As then-District Court Judge Hamilton underscored in Barnhill, “a number of compelling policy considerations ... require this court to apply a very restrictive view of amendment-at least after the statutory period for removal ... has expired.” 130 F.R.D. at 50. Those considerations include: “preventing federal court infringement upon rightful independence and sovereignty of state courts[;]” “reducing uncertainty as to the court’s jurisdiction in the marginal cases, which a more liberal construction of the removal statute would promote!;]” “allowing amendment of the notice of removal ... after the thirty day time limit for removal specified ... would ‘substantially eviscerate’ the specific time provision enacted by Congress!;]” and “conceding that the traditional justification for diversity jurisdiction-state court hostility toward nonresident defendants-has been significantly reduced since the time diversity jurisdiction was created!.]” Id. at 50-51.
Turning to the case at hand, it is clear that not one of the three named defendants raised fraudulent joinder as a basis for federal jurisdiction in the requisite removal papers. Nor did any of the three named defendants at any time move to amend the notice of removal to add any such allegations. Instead, White, the only defendant to argue diversity in its brief to this Court, plainly admitted that in doing so, it was, for the first time ever, raising fraudulent joinder and diversity jurisdiction. Flagstar Bank and Fannie Mae raised fraudulent joinder and diversity jurisdiction below only as a fleeting alternative argument in their opposition to the McFaddens’ motion to remand. And before this Court, they argued fraudulent joinder and diversity jurisdiction not once in their brief, and only half-heartedly in oral argument, when prompted to do so by this panel.
---
### To-do list
#1 Identify every line in the records that contains the string "orphan", and copy each of those lines.
#2 Go on with the passage on removal and fraudulent joinder, picking up after its final sentence.
The text and the records have no connection to each other.

### Dataset entries
---
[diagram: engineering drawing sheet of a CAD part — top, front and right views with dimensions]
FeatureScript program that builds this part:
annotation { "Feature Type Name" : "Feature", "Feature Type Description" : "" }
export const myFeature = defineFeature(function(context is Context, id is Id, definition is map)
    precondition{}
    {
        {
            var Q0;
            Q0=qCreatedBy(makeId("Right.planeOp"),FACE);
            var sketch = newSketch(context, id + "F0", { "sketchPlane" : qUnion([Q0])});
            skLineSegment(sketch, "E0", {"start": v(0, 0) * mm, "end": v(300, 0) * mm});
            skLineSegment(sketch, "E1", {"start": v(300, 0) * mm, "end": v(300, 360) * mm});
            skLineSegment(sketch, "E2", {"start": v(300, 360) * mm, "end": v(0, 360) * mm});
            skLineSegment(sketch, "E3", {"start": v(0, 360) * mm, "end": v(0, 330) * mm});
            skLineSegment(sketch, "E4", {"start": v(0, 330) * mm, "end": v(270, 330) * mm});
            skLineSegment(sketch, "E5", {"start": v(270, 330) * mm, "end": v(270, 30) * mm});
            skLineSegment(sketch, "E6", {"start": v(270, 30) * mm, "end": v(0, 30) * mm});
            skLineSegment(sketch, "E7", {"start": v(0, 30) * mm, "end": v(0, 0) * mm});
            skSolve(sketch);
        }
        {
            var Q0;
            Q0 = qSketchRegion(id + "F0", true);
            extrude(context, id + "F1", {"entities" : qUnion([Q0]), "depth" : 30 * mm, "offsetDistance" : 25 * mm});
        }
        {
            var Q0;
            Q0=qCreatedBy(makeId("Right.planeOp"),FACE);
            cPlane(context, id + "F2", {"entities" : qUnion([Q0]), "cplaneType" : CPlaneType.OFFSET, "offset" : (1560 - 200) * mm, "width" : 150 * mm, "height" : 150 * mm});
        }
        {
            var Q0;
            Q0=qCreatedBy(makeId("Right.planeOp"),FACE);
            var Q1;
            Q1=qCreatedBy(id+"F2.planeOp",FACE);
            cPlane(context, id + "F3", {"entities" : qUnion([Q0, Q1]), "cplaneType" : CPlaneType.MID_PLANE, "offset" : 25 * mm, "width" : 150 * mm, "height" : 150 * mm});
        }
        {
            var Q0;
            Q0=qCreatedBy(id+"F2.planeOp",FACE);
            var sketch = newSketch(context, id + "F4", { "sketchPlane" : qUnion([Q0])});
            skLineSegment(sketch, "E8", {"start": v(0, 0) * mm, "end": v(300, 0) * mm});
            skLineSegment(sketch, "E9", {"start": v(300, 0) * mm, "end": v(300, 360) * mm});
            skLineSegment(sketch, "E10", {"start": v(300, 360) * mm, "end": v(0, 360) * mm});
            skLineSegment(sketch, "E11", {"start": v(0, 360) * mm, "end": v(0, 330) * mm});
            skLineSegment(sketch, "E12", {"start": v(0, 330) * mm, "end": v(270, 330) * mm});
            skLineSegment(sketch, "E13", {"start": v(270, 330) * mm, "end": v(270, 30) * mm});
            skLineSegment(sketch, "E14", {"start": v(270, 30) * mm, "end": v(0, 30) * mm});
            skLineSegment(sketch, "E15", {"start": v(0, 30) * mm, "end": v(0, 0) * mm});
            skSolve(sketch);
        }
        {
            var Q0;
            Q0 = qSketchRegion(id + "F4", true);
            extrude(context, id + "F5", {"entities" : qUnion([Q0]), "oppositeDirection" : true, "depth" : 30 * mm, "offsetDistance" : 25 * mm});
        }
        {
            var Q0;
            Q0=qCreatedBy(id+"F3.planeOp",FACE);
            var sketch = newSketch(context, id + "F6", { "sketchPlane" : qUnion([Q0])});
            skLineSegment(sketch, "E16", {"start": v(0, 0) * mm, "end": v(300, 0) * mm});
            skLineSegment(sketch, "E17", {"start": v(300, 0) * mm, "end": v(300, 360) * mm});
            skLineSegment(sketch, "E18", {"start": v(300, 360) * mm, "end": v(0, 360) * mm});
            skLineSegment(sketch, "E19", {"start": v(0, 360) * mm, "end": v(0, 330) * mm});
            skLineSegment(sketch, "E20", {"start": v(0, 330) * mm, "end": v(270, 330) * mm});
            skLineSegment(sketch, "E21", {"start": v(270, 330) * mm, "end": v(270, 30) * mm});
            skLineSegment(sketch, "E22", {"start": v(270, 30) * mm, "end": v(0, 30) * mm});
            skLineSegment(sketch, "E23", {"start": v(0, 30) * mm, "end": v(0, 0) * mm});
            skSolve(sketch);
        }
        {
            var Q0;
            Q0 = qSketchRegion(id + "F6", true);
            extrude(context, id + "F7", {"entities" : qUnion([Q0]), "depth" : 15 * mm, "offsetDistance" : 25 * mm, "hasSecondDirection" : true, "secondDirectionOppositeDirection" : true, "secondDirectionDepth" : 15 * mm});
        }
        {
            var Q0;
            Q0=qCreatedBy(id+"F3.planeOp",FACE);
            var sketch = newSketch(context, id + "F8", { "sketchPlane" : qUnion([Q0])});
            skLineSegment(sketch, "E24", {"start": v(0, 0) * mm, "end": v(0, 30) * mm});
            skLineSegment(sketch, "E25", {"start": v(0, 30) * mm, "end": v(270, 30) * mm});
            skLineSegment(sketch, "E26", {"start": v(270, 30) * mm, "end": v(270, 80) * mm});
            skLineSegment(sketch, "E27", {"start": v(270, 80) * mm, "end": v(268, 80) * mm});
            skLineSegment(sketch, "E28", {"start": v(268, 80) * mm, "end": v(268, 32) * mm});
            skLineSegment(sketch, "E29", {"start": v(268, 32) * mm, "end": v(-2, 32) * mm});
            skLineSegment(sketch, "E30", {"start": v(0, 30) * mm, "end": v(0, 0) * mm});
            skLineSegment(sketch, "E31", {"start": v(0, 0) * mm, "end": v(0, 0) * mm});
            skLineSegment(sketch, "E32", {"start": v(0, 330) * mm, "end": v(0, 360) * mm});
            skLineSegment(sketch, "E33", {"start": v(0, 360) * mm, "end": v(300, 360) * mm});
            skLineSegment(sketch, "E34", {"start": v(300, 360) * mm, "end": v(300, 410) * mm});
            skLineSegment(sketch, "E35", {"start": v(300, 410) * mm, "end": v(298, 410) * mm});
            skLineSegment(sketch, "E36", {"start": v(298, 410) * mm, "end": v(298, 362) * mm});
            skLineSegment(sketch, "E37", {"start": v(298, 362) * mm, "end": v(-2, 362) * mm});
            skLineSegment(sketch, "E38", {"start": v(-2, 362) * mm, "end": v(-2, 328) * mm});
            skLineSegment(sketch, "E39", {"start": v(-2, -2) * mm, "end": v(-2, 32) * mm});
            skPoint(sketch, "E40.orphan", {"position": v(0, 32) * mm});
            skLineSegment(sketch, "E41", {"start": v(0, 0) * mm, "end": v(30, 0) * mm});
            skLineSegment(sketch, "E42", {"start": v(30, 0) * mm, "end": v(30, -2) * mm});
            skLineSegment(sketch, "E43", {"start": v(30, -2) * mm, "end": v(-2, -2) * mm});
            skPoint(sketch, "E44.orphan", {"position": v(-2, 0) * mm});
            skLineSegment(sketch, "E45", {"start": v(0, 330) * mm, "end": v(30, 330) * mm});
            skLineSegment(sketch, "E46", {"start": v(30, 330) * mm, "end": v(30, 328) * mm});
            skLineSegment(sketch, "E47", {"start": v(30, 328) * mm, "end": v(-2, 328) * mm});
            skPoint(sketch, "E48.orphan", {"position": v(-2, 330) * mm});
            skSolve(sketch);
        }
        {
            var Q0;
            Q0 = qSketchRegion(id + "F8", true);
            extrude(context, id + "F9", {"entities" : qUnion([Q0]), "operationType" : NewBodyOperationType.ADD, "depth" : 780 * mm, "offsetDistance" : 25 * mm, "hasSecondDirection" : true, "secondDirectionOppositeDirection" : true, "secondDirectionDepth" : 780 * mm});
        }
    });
---
### Response list
#1
            skPoint(sketch, "E40.orphan", {"position": v(0, 32) * mm});
            skPoint(sketch, "E44.orphan", {"position": v(-2, 0) * mm});
            skPoint(sketch, "E48.orphan", {"position": v(-2, 330) * mm});

#2
As noted during oral argument, where substantial effort has been expended, courts may view removal defects through a different lens. Indeed, the Supreme Court instructed us to do so in Caterpillar Inc. v. Lewis, 519 U.S. 61, 117 S.Ct. 467, 186 L.Ed.2d 437 (1996), holding that a district court’s failure to remand a case improperly removed on diversity grounds was not fatal to the ensuing adjudication if federal jurisdictional requirements were met when trial occurred and judgment was entered. Notably, however, the Supreme Court emphasized that “[o]nce a diversity case has been tried in federal court, with rules of decision supplied by state law ..., considerations of finality, efficiency, and economy become overwhelming.” Id. at 75, 117 S.Ct. 467 (emphasis added).
In Aqualon Co. v. Mac Equipment, Inc., this Court extended the Caterpillar rationale to dispositive motions such as summary judgment, stating:
Where a matter has proceeded to judgment on the merits and principles of federal jurisdiction and fairness to parties remain uncompromised, to disturb the judgment on the basis of a defect in the initial removal would be a waste of *235judicial resources. Although the interest in judicial economy is most pressing where an action has proceeded to trial, we feel that the same considerations are applicable to summary judgment.
149 F.3d 262, 264-65 (4th Cir.1998).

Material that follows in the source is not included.